If you want to use a similar command-line tool that isn't already listed, this can configured with the New... button.
Parameters for these tools can be customized in the Parameters for Control Point Detectors window, which you can open using Edit... or New... buttons. Typical tweaks might be to:
- Set --noransac for autopano-sift when using non-rectilinear Projection input images.
- Set --size for autopano-sift which by default downsizes images to 700 pixels before matching.
- Some operating systems have problems supplying more than 120 or so photos at one time to these external tools, with autopano-sift-C 2.5.2 or later you can use these alternative arguments to specify input via a project file: --maxmatches %p %o %s
In the final stitching process nona reprojects and distorts images to fit, enblend takes these images as individual TIFF files and merges them using sophisticated seam positioning and blending into a single finished TIFF file.

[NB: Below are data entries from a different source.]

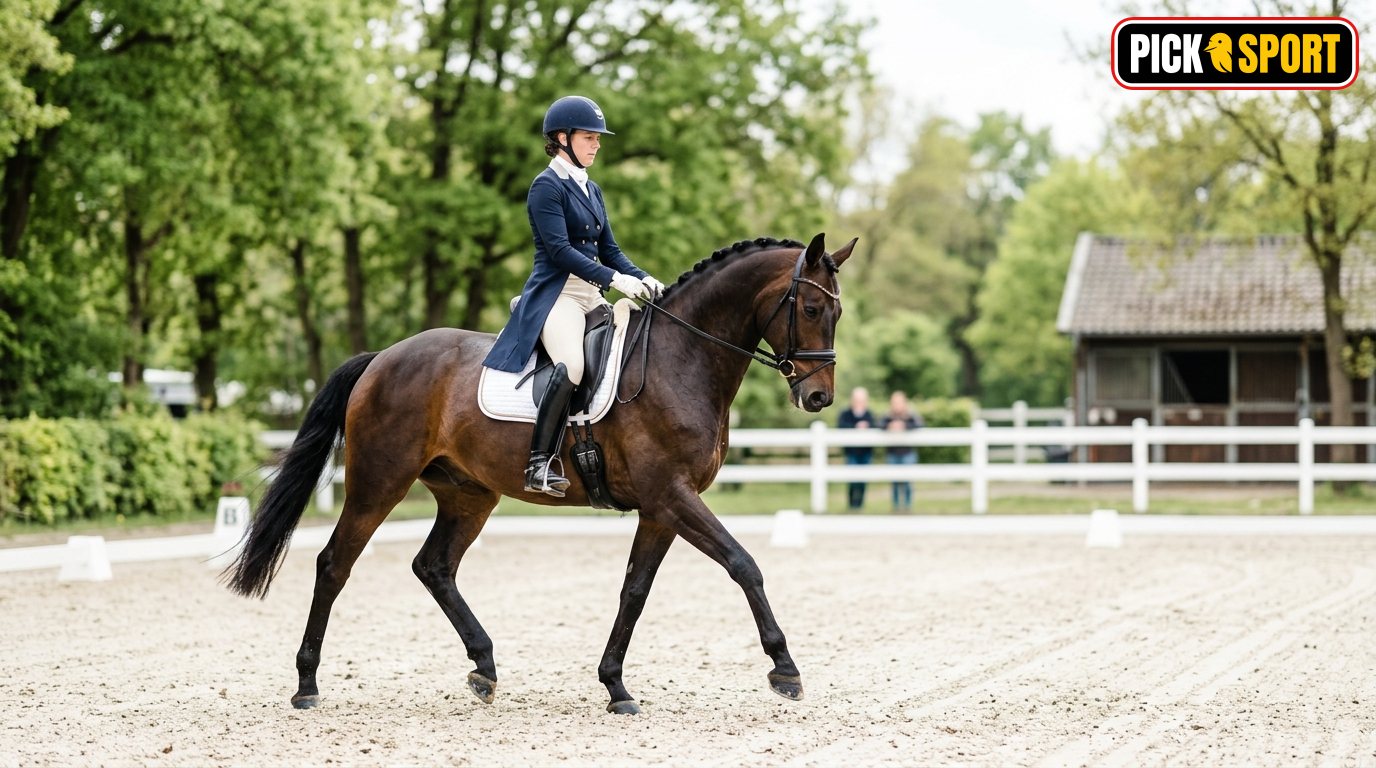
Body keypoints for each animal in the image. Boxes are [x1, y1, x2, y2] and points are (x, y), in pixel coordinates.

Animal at [224, 232, 857, 714]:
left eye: (838, 312)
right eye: (810, 309)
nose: (819, 397)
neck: (683, 358)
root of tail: (382, 357)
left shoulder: (660, 508)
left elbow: (635, 591)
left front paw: (615, 686)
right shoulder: (672, 496)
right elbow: (743, 564)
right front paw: (785, 669)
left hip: (469, 494)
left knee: (434, 566)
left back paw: (484, 668)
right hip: (378, 482)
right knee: (335, 564)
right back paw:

Here you can set the Default interpolator used during stitching. Interpolation is a quality setting, but the default of Poly3 (Bicubic) is good for most purposes. You are unlikely to notice any difference between interpolators other than that Nearest neighbor is fast but very low quality.

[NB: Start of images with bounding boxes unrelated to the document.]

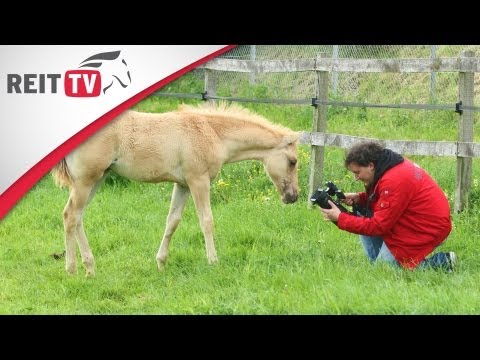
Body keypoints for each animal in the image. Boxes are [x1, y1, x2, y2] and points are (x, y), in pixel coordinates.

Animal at [53, 102, 300, 278]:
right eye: (293, 161)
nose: (293, 197)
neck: (212, 133)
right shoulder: (198, 181)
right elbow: (206, 220)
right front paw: (213, 261)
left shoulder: (182, 184)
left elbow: (172, 221)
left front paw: (161, 263)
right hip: (86, 181)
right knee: (70, 215)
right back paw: (72, 270)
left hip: (96, 179)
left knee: (77, 217)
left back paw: (89, 268)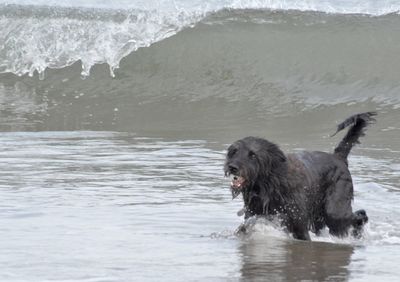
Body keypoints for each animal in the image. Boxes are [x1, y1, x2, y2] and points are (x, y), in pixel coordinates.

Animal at [225, 112, 376, 240]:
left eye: (253, 155)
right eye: (234, 151)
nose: (232, 167)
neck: (271, 182)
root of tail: (338, 157)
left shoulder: (298, 224)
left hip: (335, 210)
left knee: (360, 216)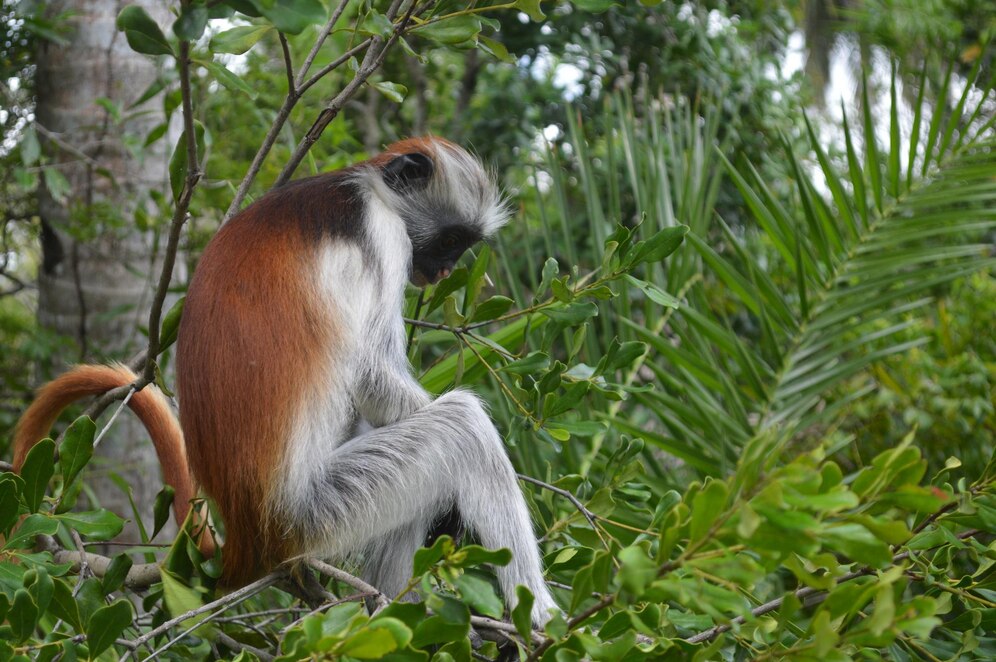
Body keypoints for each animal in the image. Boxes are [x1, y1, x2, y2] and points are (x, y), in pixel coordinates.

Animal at [11, 137, 559, 626]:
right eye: (449, 241)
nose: (444, 269)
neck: (366, 184)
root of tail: (249, 531)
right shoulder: (382, 234)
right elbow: (373, 377)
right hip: (313, 511)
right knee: (463, 426)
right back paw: (537, 619)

You can Create cropped images by default, these Cropped TIFF images will speed up stitching, but some image editors do not process the offsets correctly.
Use GPU for remapping will activate experimental nona code to remap images using the shading language of the Graphics Processing Unit in modern video hardware .
enblend supports a range of Additional arguments, for example you may want to set:
- -a Pre-assemble non-overlapping images to speed up blending. This is generally useful, but will slow blending in rare cases.
- -l number Number of levels to use (1 to 29), larger numbers result in wider seams. E.g. setting 1 will result in a 2 pixel wide blend, 8 will result in a 256 pixel wide blend and you are extremely unlikely to want a blend level as high as 16.
- -b kilobytes Image cache block size (default=2MiB)
- -c Use CIECAM02 to blend colors. Your input images need to have embedded colour profiles for this to work.
- -m megabytes Use this much memory before going to disk (default=1GiB). Increase if you have a lot of memory on your system.
- --fine-mask Enables detailed mask generation.
- --no-optimize Turn off mask optimization.
Often a project has many control points attached to clouds in the sky, this is usually unwanted as clouds move between photos. celeste will attempt to identify 'sky' control points and delete them.